In the first place, I can't help noticing that this objection is often brought to me by the same people who accuse my Church of being a "Church of rules"; it's hard to imagine a pickier or more artificial rule than one designed to make me scrupulous about giving a term of respect and endearment to my parish priest. In the second place, to cite Scripture in support of the objection is to misuse it. Read in context, Matthew 23:9 is part of a denunciation of the hypocritical scribes and pharisees who love to lord it over everyone else, keep their subjects firmly under their thumbs by means of unreasonable demands, and bask in the glow of human respect. Jesus is not forbidding His disciples literally to call anyone "Father"; rather, He is warning them not to follow in the footsteps of the Pharisees, whose path leads to hell. In the third place, this question of calling priests "Father" involves supernatural realities of which both Protestants and Catholics have lost sight in our times.
Perhaps, for purposes of being struck by these realities, it helps to be at an age when one is older than most newly ordained priests. For example, the baby-faced young priest who celebrated the Mass I attended this morning is probably 27 or 28, though, like most young people nowadays, he looks to me to be about twelve. Naturally speaking, it would be impossible for him to be my father, because I am so much older than he is. But supernaturally speaking, he can be my father, and in fact is. Just as my natural father must answer to God for my well-being, this young father is responsible before God for the care of my soul. I could do no better at this point than to quote Frs. Rumble and Carty, the famous "radio priests" of the 1930s and '40s, on this very question:
In a purely spiritual sense a priest does all for the life of grace in a soul that ordinary parents do for the natural life of the children God gives them. It is the priest who gives spiritual life to souls at the baptismal font. He educates those brought forth to life in Christ by their baptismal rebirth; he teaches, warns, corrects and advises his spiritual children, and nourishes them with the bread of life in the Sacraments. When souls go out of this world to meet God, it is the priest who is at their death-beds, soothing their last hours, allaying their fears, and consoling them as no others could do. Having no family, the priest belongs to every family: and all in his parish, men, women and children, love him and venerate him, and look up to him as their spiritual guide and friend, summing up everything in that term of supreme respect and reverence -- "Father." Catholics rightly, therefore, call the priest "father," not to the exclusion of their Father in heaven, but as a manifestation on earth of the supreme Fatherhood of God in the spiritual order, even as an earthly parent is a similar manifestation of that same Fatherhood in the natural order.

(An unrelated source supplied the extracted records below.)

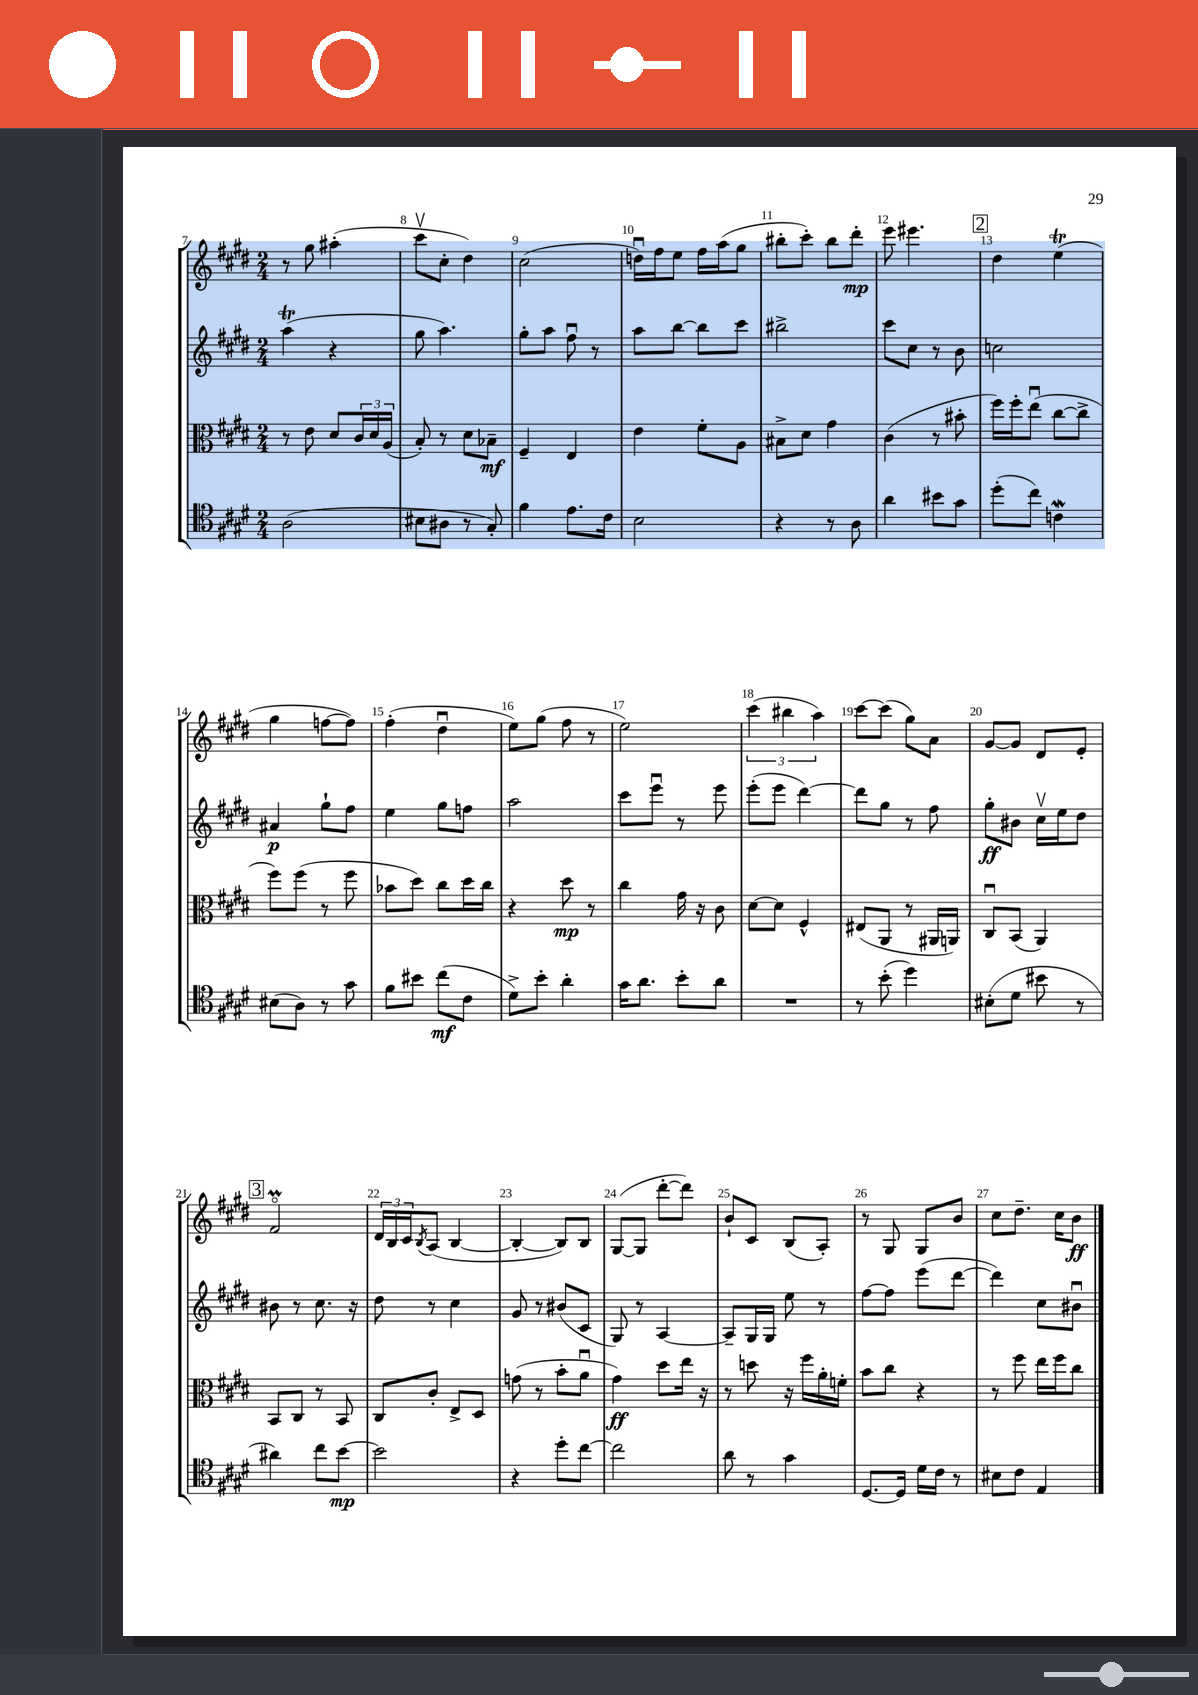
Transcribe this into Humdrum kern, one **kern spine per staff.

**kern	**dynam	**kern	**dynam	**kern	**dynam	**kern	**dynam
*part4	*part4	*part3	*part3	*part2	*part2	*part1	*part1
*staff4	*staff4	*staff3	*staff3	*staff2	*staff2	*staff1	*staff1
*clefC4	*	*clefC3	*	*clefG2	*	*clefG2	*
*k[f#c#g#d#]	*	*k[f#c#g#d#]	*	*k[f#c#g#d#]	*	*k[f#c#g#d#]	*
*M2/4	*	*M2/4	*	*M2/4	*	*M2/4	*
=7	=7	=7	=7	=7	=7	=7	=7
(2A\	.	8r	.	(4aaT\	.	8r	.
.	.	8e\	.	.	.	8gg#\	.
.	.	8d#/L	.	4r	.	(4aa#X'\	.
.	.	24c#/L	.	.	.	.	.
.	.	24d#/	.	.	.	.	.
.	.	(24A/JJ	.	.	.	.	.
=8	=8	=8	=8	=8	=8	=8	=8
8B#X\L	.	8B'/)	.	8gg#\	.	8ccc#v\L	.
8A#X\J	.	8r	.	4.aa\)	.	8cc#'\J	.
8r	.	8d#\L	.	.	.	4dd#\)	.
8G#'/)	.	8B-X~\J	mf	.	.	.	.
=9	=9	=9	=9	=9	=9	=9	=9
4f#\	.	4F#~/	.	8gg#'\L	.	(2cc#\	.
.	.	.	.	8aa\J	.	.	.
8.e\L	.	4E/	.	8ff#u\	.	.	.
.	.	.	.	8r	.	.	.
16c#\Jk	.	.	.	.	.	.	.
=10	=10	=10	=10	=10	=10	=10	=10
2B\	.	4e\	.	8aa\L	.	16ddnu\LL)	.
.	.	.	.	.	.	16ff#\J	.
.	.	.	.	[8bb\J	.	8ee\J	.
.	.	8f#'\L	.	8bb\L]	.	16ff#\LL	.
.	.	.	.	.	.	(16aa\J	.
.	.	8A\J	.	8ccc#\J	.	8gg#\J	.
=11	=11	=11	=11	=11	=11	=11	=11
4r	.	8B#X^\L	.	2bb#X^\	.	8bb#X'\L	.
.	.	8d#\J	.	.	.	8ccc#'\J)	.
8r	.	4g#\	.	.	.	8bb#\L	.
8A\	.	.	.	.	.	8ddd#'\J	mp
=12	=12	=12	=12	=12	=12	=12	=12
4a\	.	(4c#\	.	8ccc#\L	.	8eee\	.
.	.	.	.	8cc#\J	.	4.eee#X\	.
8b#X\L	.	8r	.	8r	.	.	.
8g#\J	.	8b#X'\	.	8b\	.	.	.
!!LO:REH:place=s1:t=2
=13	=13	=13	=13	=13	=13	=13	=13
(8dd#'\L	.	16ff#\LL)	.	2ccn\	.	4dd#\	.
.	.	16ff#'\J	.	.	.	.	.
8cc#\J)	.	(8eeu\J	.	.	.	.	.
4cnw\	.	[8cc#\L	.	.	.	(4eeT\	.
.	.	8cc#^\J]	.	.	.	.	.
!!LO:LB:g=z
=14	=14	=14	=14	=14	=14	=14	=14
(8B#X\L	.	8ff#\L)	.	4a#X/	p	4gg#\	.
8A\J)	.	(8ff#\J	.	.	.	.	.
8r	.	8r	.	8gg#`\L	.	[8ffn\L	.
8g#\	.	8ff#\	.	8ff#\J	.	8ff\J])	.
=15	=15	=15	=15	=15	=15	=15	=15
8f#\L	.	8b-X\L	.	4ee\	.	(4ff#'\	.
8b#X\J	.	8dd#\J)	.	.	.	.	.
(8cc#\L	mf	8cc#\L	.	8gg#\L	.	4dd#u\	.
8c#\J	.	16dd#\L	.	8ffn\J	.	.	.
.	.	16cc#\JJ	.	.	.	.	.
=16	=16	=16	=16	=16	=16	=16	=16
8d#^\L)	.	4r	.	2aa\	.	8ee\L)	.
8b'\J	.	.	.	.	.	(8gg#\J	.
4a'\	.	8dd#\	mp	.	.	8ff#\	.
.	.	8r	.	.	.	8r	.
=17	=17	=17	=17	=17	=17	=17	=17
16g#\KL	.	4cc#\	.	8ccc#\L	.	2ee\)	.
8.a\J	.	.	.	.	.	.	.
.	.	.	.	8eeeu\J	.	.	.
8b'\L	.	16g#\	.	8r	.	.	.
.	.	16r	.	.	.	.	.
8a\J	.	8c#\	.	8eee\	.	.	.
=18	=18	=18	=18	=18	=18	=18	=18
2r	.	[8d#\L	.	(8eee'\L	.	(6ccc#\	.
.	.	8d#\J]	.	8eee\J	.	.	.
.	.	.	.	.	.	6bb#X\	.
.	.	4F#^^/	.	[4ddd#\)	.	.	.
.	.	.	.	.	.	6aa\)	.
=19	=19	=19	=19	=19	=19	=19	=19
8r	.	(8E#X/L	.	8ddd#\L]	.	[8ccc#\L	.
(8b'\	.	8AA/J	.	8gg#\J	.	(8ccc#\J]	.
4dd#\)	.	8r	.	8r	.	8gg#\L)	.
.	.	16AA#X/LL	.	8ff#\	.	8a\J	.
.	.	16AAn/JJ)	.	.	.	.	.
=20	=20	=20	=20	=20	=20	=20	=20
(8B#X'\L	.	8C#u/L	.	8gg#'\L	ff	[8g#/L	.
8d#\J	.	(8BB/J	.	8b#X\J	.	8g#/J]	.
8b#X\	.	4AA/)	.	16cc#v\LL	.	8d#/L	.
.	.	.	.	16ee\J	.	.	.
8r	.	.	.	8dd#\J	.	8e'/J	.
!!LO:LB:g=z
!!LO:REH:place=s1:t=3
=21	=21	=21	=21	=21	=21	=21	=21
4a#X\)	.	8BB/L	.	8b#X\	.	2f#M/	.
.	.	8C#/J	.	8r	.	.	.
8cc#\L	.	8r	.	8.cc#\	.	.	.
[8b\J	mp	8BB/	.	.	.	.	.
.	.	.	.	16r	.	.	.
=22	=22	=22	=22	=22	=22	=22	=22
2b\]	.	8C#/L	.	8dd#\	.	24d#/LL	.
.	.	.	.	.	.	24B/	.
.	.	.	.	.	.	24c#/J	.
.	.	.	.	.	.	8qB/	.
.	.	8c#'/J	.	8r	.	(8A/J	.
.	.	8E^/L	.	4cc#\	.	[4B/	.
.	.	8D#/J	.	.	.	.	.
=23	=23	=23	=23	=23	=23	=23	=23
4r	.	(8gn\	.	8g#/	.	4B'/_	.
.	.	8r	.	8r	.	.	.
8dd#'\L	.	8b'\L	.	(8b#X/L	.	8B/L])	.
[8cc#\J	.	8au\J	.	8c#/J	.	8B/J	.
=24	=24	=24	=24	=24	=24	=24	=24
2cc#\]	.	4g#\)	ff	8G#/)	.	([8G#/L	.
.	.	.	.	8r	.	8G#/J]	.
.	.	8dd#\L	.	[4A/	.	[8ddd#'\L	.
.	.	16ee\Jk	.	.	.	8ddd#\J])	.
.	.	16r	.	.	.	.	.
=25	=25	=25	=25	=25	=25	=25	=25
8a\	.	8r	.	8A~/L]	.	8b`/L	.
8r	.	8ddn\	.	16G#/L	.	8c#/J	.
.	.	.	.	16G#/JJ	.	.	.
4g#\	.	16r	.	8ee\	.	(8B/L	.
.	.	16ff#\LL	.	.	.	.	.
.	.	16a'\	.	8r	.	8A'/J)	.
.	.	16fn'\JJ	.	.	.	.	.
=26	=26	=26	=26	=26	=26	=26	=26
[8.D#/L	.	8b\L	.	[8ff#\L	.	8r	.
.	.	8cc#\J	.	8ff#\J]	.	8G#/	.
16D#/Jk]	.	.	.	.	.	.	.
16d#\LL	.	4r	.	(8eee\L	.	8G#/L	.
16c#\JJ	.	.	.	.	.	.	.
8r	.	.	.	[8ddd#\J	.	8b/J	.
=27	=27	=27	=27	=27	=27	=27	=27
8B#X\L	.	8r	.	4ddd#\])	.	8cc#\L	.
8c#\J	.	8ff#\	.	.	.	8.dd#~\J	.
4E/	.	16ee\LL	.	8cc#\L	.	.	.
.	.	16ff#\J	.	.	.	16cc#\KL	.
.	.	8cc#\J	.	8b#Xu\J	.	8b\J	ff
==	==	==	==	==	==	==	==
*-	*-	*-	*-	*-	*-	*-	*-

Radio Replies, Volume III, section 304.
This is one of the paradoxes that is a hallmark of the supernatural: what is impossible in the natural order is possible in the supernatural order. The jar that this paradox gives people operating in the purely natural realm should not be avoided: it is salutary, and the opportunity for a teaching moment. A priest who looks to me like a high school kid is nevertheless my spiritual father; and I am his daughter in the supernatural order, even though I am much older than he is. Therefore, despite the absurdity on a purely natural level, it is fitting and proper for me to call him "Father." In fact, I submit that we ought to go further than that: not only should we call a priest "Father," but priests ought to get back into the habit of calling the faithful "sons" and "daughters," precisely to underscore, in this age of modernism and rationalism, this supernatural relationship with our shepherds.
Perhaps this will also do something toward restoring the lost esteem and dignity of priests in the eyes of their flocks, and hence their authority; and of helping priests themselves to live up to the same.